• _Task objective_
Copy all the material below, swapping "Runterladen" for "Herunterladen" and leaving everything else unchanged. Leave the pictures out of your answer.

• _Input material_

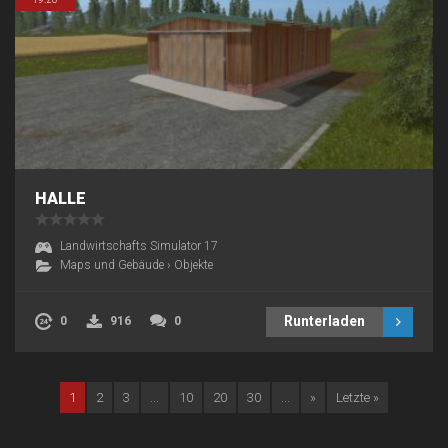
HALLE
Landwirtschafts Simulator 17
Maps und Gebäude
›
Objekte
Runterladen
0
916
0
1
2
3
...
10
20
30
...
»
Letzte »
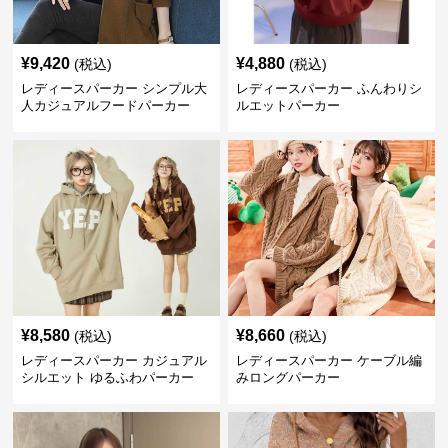
¥
9,420
¥
4,880
(税込)
(税込)
レディースパーカー シンプル大
レディースパーカー ふんわりシ
人カジュアルフードパーカー
ルエットパーカー
¥
8,580
¥
8,660
(税込)
(税込)
レディースパーカー カジュアル
レディースパーカー ケーブル編
シルエット ゆるふわパーカー
みロングパーカー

• _Written solution_
HALLE
Landwirtschafts Simulator 17
Maps und Gebäude
›
Objekte
Herunterladen
0
916
0
1
2
3
...
10
20
30
...
»
Letzte »
¥
9,420
¥
4,880
(税込)
(税込)
レディースパーカー シンプル大
レディースパーカー ふんわりシ
人カジュアルフードパーカー
ルエットパーカー
¥
8,580
¥
8,660
(税込)
(税込)
レディースパーカー カジュアル
レディースパーカー ケーブル編
シルエット ゆるふわパーカー
みロングパーカー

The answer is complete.